In Japan, the concept of the capsule relates to the nation’s cultural traditions, though it is reformed under the pressure of post-war social reality, founded as a response to urgent needs in fast-growing big cities which required rapid reconstruction, and responded to ineffective spatial planning. It also reflects faith in science, technology, and modernity of newly defined Japanese society. With regard to modern technology, Japanese Metabolists implemented an architectural concept that encompasses invisible tradition, and enables ceaseless Metabolist transformation of structures interrelated with the cycle of changes in human life.

Duality of permanence and transitivity is manifested in durable megastructure formations of “artificial land” – artificial islands or massive cores with cells “growing” out or being “clipped” onto them. These cells are like living capsule units with a shorter life cycle, the origins of which can be observed in experiments on dwelling units for extreme conditions. Plug-in living units were already being used in projects by Kiyonori Kikutake and Kisho Kurokawa at the end of the 1950s, and then came to be referred to as “capsules” in the second half of the 1960s, when they became an almost established and predictable practice among designers and in competitions in Japan, although they were rarely constructed.

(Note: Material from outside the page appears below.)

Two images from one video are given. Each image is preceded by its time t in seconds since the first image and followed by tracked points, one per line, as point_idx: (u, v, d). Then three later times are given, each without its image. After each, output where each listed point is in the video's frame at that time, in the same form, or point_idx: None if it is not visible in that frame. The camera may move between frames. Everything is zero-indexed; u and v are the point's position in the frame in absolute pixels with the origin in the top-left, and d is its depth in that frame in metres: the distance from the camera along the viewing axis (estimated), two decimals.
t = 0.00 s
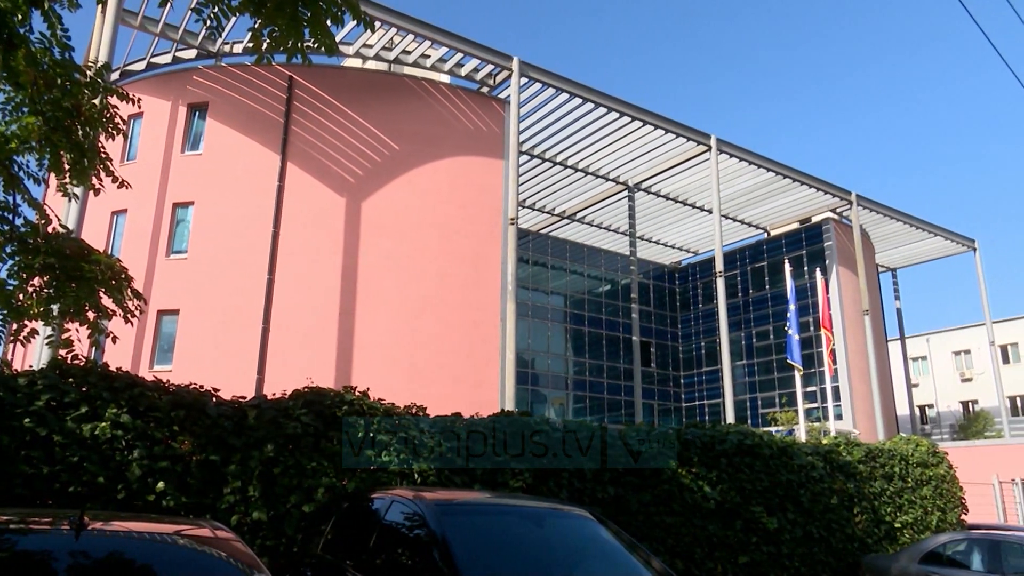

The manifesto Capsule Declaration and realizations of built capsular dwellings established Kisho Kurokawa as the leading representative and prophet of capsule architecture, which he believed to hold liberating potential for the individual and the possibility of the radical transformation of society as a whole. The concept of the capsule is positioned in open conflict with existing building and social situations. It can be regarded as a utopian vision of good intentions, as well as a critique of the status quo, which was supposed to be overthrown by such a radical proposition.